事務的な作業でのAI化が進んだとしても、人と向き合う仕事では、機械は人間に勝てないのではないでしょうか。
医療ソーシャルワーカーを長く続けていくためには?
医療ソーシャルワーカーの仕事を長く続けていくために必要なことは何でしょうか。
医療ソーシャルワーカーの現状と課題や、これからのニーズを踏まえて考えてみましょう。
勉強し続ける
医療ソーシャルワーカーとして長く働き続けるためには、常に勉強して、新しい知識を学ぶことが大事です。
社会福祉士や精神保健福祉士の資格は応募条件にされていることが多いので、既に取得している場合がほとんどかもしれません。

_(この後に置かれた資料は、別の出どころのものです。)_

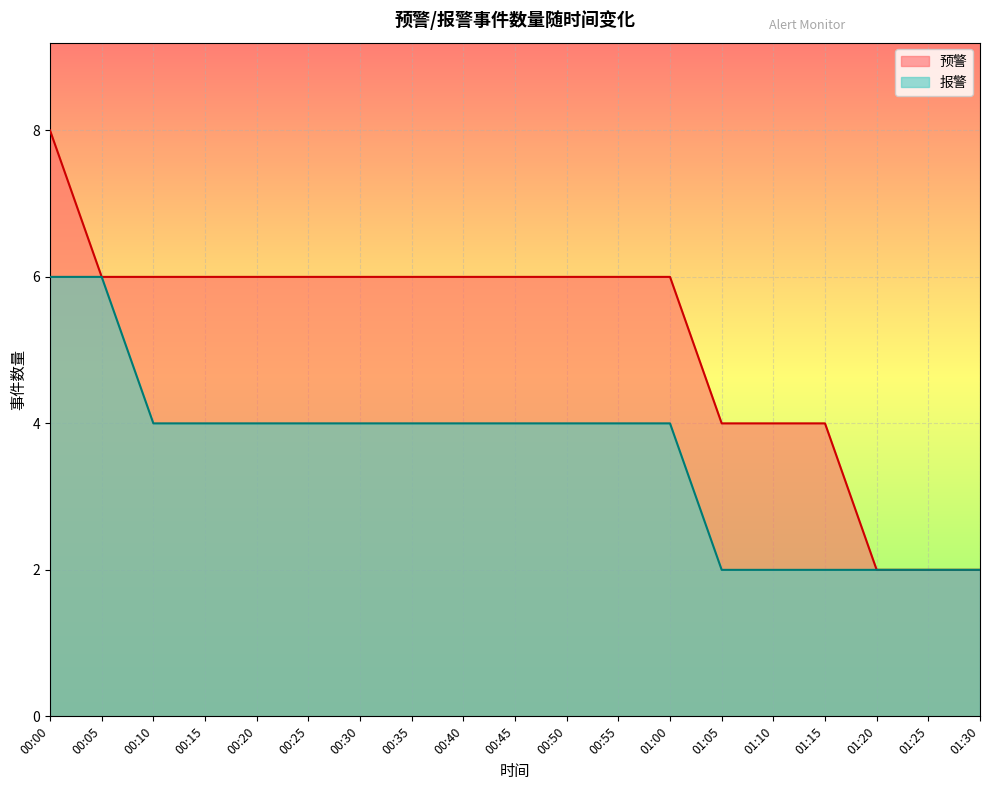

What position from the right is 01:25?

2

医療ソーシャルワーカーの仕事は、患者の問題解決ができる社会制度を提案することなので、社会制度や医療制度、社会資源などについての知識を増やしておくと、患者に対してより良い支援ができるようになります。
キャリアアップする
医療ソーシャルワーカーとして長く働きたいのであれば、キャリアを積むことも大事です。

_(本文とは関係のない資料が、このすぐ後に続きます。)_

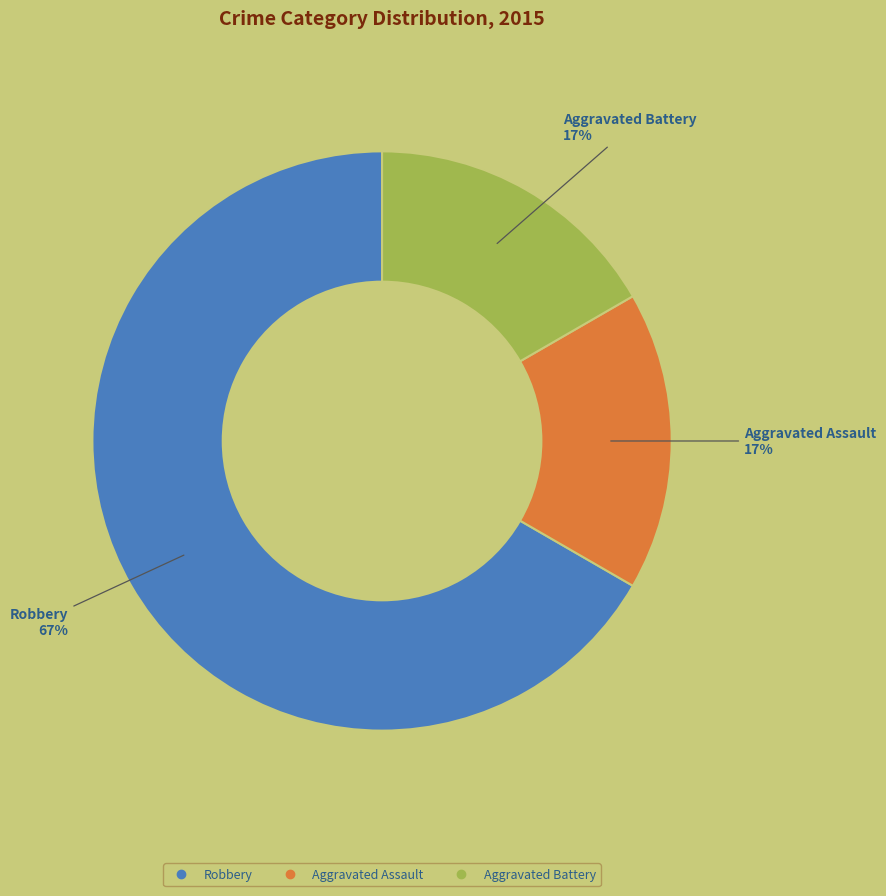

To the nearest percent, what is the difference between the largest and smallest slice percentages?

50%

1つの勤務先に長く勤めていれば給料は上がりますが、転職した際に、転職前よりも待遇が良くなるとは限りません。
医療ソーシャルワーカーとしてのキャリアアップとして、主任、係長、課長、部長といった役職に就くというのも効果的ですが、簡単になれるものでもないので、努力と信頼が必要です。

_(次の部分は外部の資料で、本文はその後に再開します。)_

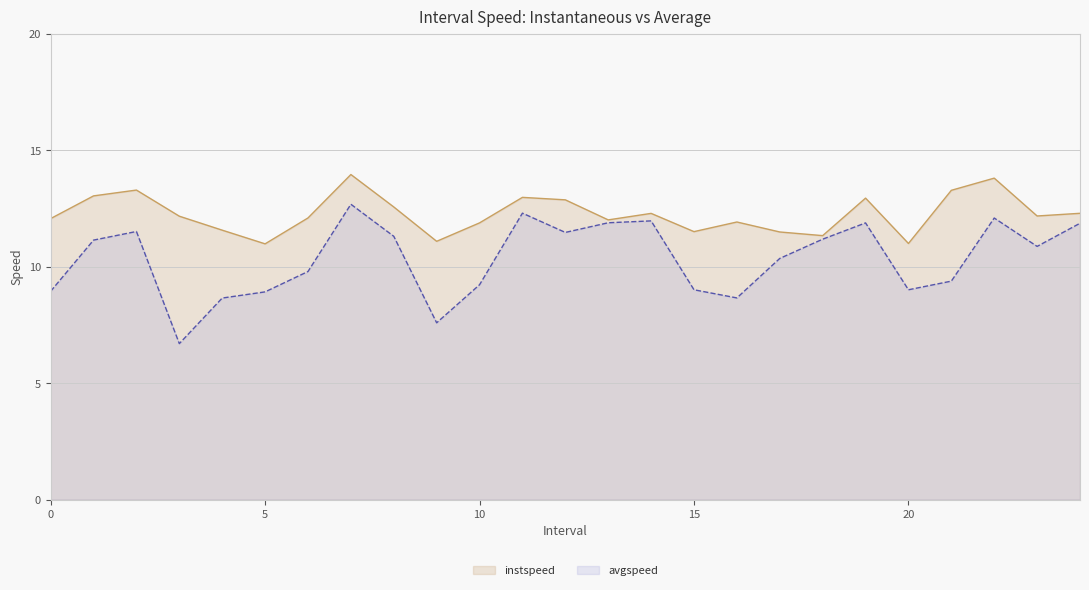

At which category does instspeed reach its first local peak?

2.0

給料を上げたいという方の場合は、公務員への転職も視野に入れてもいいかもしれません。
キャリアアップのための転職は自己成長につながりますが、職場で上手くいかずに転職を繰り返すというような場合は、あまり印象が良くないので気をつけてください。
人間性を磨く
医療ソーシャルワーカーの仕事に限らず、どんな職業に就くとしても重要になるのは、「この人と一緒に仕事をしたい」と思ってもらえるような人間性です。
将来、多くの職業がAIに取って代わられると言われています。
もちろん、仕事が正確にこなせることも大事なのですが、それだけでは機械と同じになってしまいます。
仕事をする上で機械と差別化するためには、コミュニケーション能力や気配りできる能力を高め、豊かな人間性をもった医療ソーシャルワーカーを目指す必要がありそうです。
まとめ
医療ソーシャルワーカーの認知度はまだまだ高いわけではなく、職場の課題も多くあります。
しかし現在、医療ソーシャルワーカーとして働いている方は、患者の問題を解決してあげることができるこの仕事に、やりがいを感じています。
日本は将来、様々な社会問題に直面することが予想されます。
少子化・超高齢化を始め、貧困問題、外国籍の方の支援、虐待などによって親から引き離された子ども…そういった問題の渦中にいる患者のサポートも、医療ソーシャルワーカーの仕事です。
医療ソーシャルワーカーのニーズが多様化していく中で、この仕事に興味を持ったあなたは、尊い存在です。
ぜひ、患者を笑顔にできる医療ソーシャルワーカーを目指してくださいね。